Maybe node 8's looks like this:
  1: 14
  2: 14
  4: 14
  8: 21
  16: 32
  32: 42

There's a complete tree rooted at every node
  Starts at that node's row 0
  Threaded through other nodes' row 1, &c
  Every node acts as a root, so there's no root hotspot
    This is *better* than simply arranging the nodes in one tree

How does a new node acquire correct tables?
  General approach:
    Assume system starts out w/ correct routing tables.
    Use routing tables to help the new node find information.
    Add new node in a way that maintains correctness.
  Issues a lookup for its own key to any existing node.
    Finds new node's successor.
    Ask that node for its finger table.
  At this point the new node can forward queries correctly:
    Tweak its own finger table as necessary.

Does routing *to* us now work?
  If new node doesn't do anything,
    query will go to where it would have gone before we joined.
    I.e. to the existing node numerically closest to us.
  So, for correctness, we need to let people know that we are here.
    Each node keeps track of its current predecessor.
    When you join, tell your successor that its predecessor has changed.
    Periodically ask your successor who its predecessor is:
      If that node is closer to you, switch to that guy.
  Is that enough?

Everyone must also continue to update their finger tables:
  Periodically lookup your n + 2^i-th key

What about concurrent joins?
  E.g. two new nodes with very close ids, might have same successor.
  e.g. 44 and 46.
  Both may find node 48... spiky tree!
    Good news: periodic stabilization takes care of this.

What about node failures?
  Assume nodes fail w/o warning. Strictly harder than graceful departure.
  Two issues:
    Other nodes' routing tables refer to dead node.
    Dead nodes predecessor has no successor.
  If you try to route via dead node, detect timeout, treat as empty table entry.
    I.e. route to numerically closer entry instead.
    Repair: ask any node on same row for a copy of its corresponding entry.
      Or any node on rows below.
      All these share the right prefix.
  For missing successor
    Failed node might have been closest to key ID!
    Need to know next-closest.
    Maintain a _list_ of successors: r successors.
      If you expect really bad luck, maintain O(log N) successors.
    We can route around failure.
  The system is effectively self-correcting.

Locality
  Lookup takes log(n) messages.
    But they are to random nodes on the Internet!
    Will often be very far away.
  Can we route through nodes close to us on underlying network?
  This boils down to whether we have choices:
    If multiple correct next hops, we can try to choose closest.
  Chord doesn't allow much choice.
    Observe: Strict successor for finger not necessary.
    Sample nodes in successor list of true finger, pick closest.

What's the effect?
  Individual hops are lower latency.
  But less and less choice (lower node density) as you get close in ID space.
  So last few hops likely to be very long. 
  Thus you don't *end up* close to the initiating node.
    You just get there quicker.

How fast could proximity be?
  1 + 1/4 + 1/16 + 1/64
  Not as good as real shortest-path routing!

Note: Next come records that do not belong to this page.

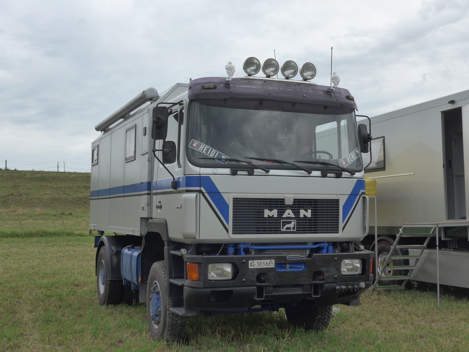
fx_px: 664
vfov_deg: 29.7
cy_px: 176
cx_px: 234
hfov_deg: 38.9
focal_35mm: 49
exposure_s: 1/500
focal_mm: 10.1
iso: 160
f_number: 3.2
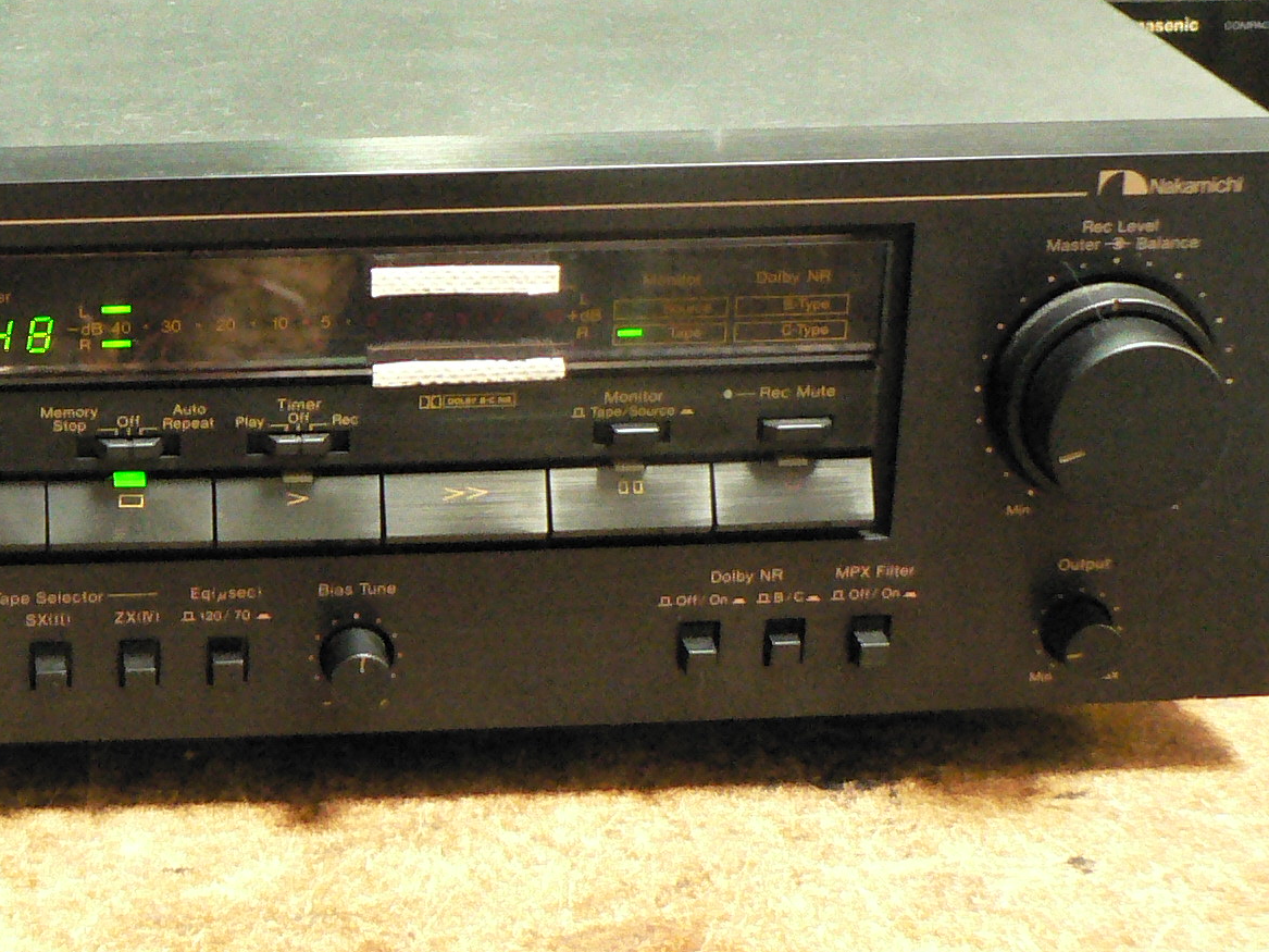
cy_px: 211
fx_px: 2896
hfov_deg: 23.8
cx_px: 51
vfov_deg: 18.5
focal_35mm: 79
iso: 400
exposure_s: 1/6
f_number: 2.8
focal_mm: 6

Any down side to locality routing?
  Harder to prove independent failure.
    Maybe no big deal, since no locality for successor lists sets.
  Easier to trick me into using malicious nodes in my tables.

What about security?
  Self-authenticating data, e.g. key = SHA1(value)
    So DHT node can't forge data
    Of course it's annoying to have immutable data...
  Can a DHT node claim that data doesn't exist?
    Yes, though perhaps you can check other replicas
  Can a host join w/ IDs chosen to sit under every replica?
    Or "join" many times, so it is most of the DHT nodes?
    How are IDs chosen?

Why not just keep complete routing tables?
  So you can always route in one hop?
  Danger in large systems: timeouts or cost of keeping tables up to date.
  Accordion (NSDI '05)
    trade off between keeping complete state and performance
    subject to a budget

Are there any reasonable applications for DHTs?
  For example, could you build a DHT-based Gnutella?

Next time: wide area storage.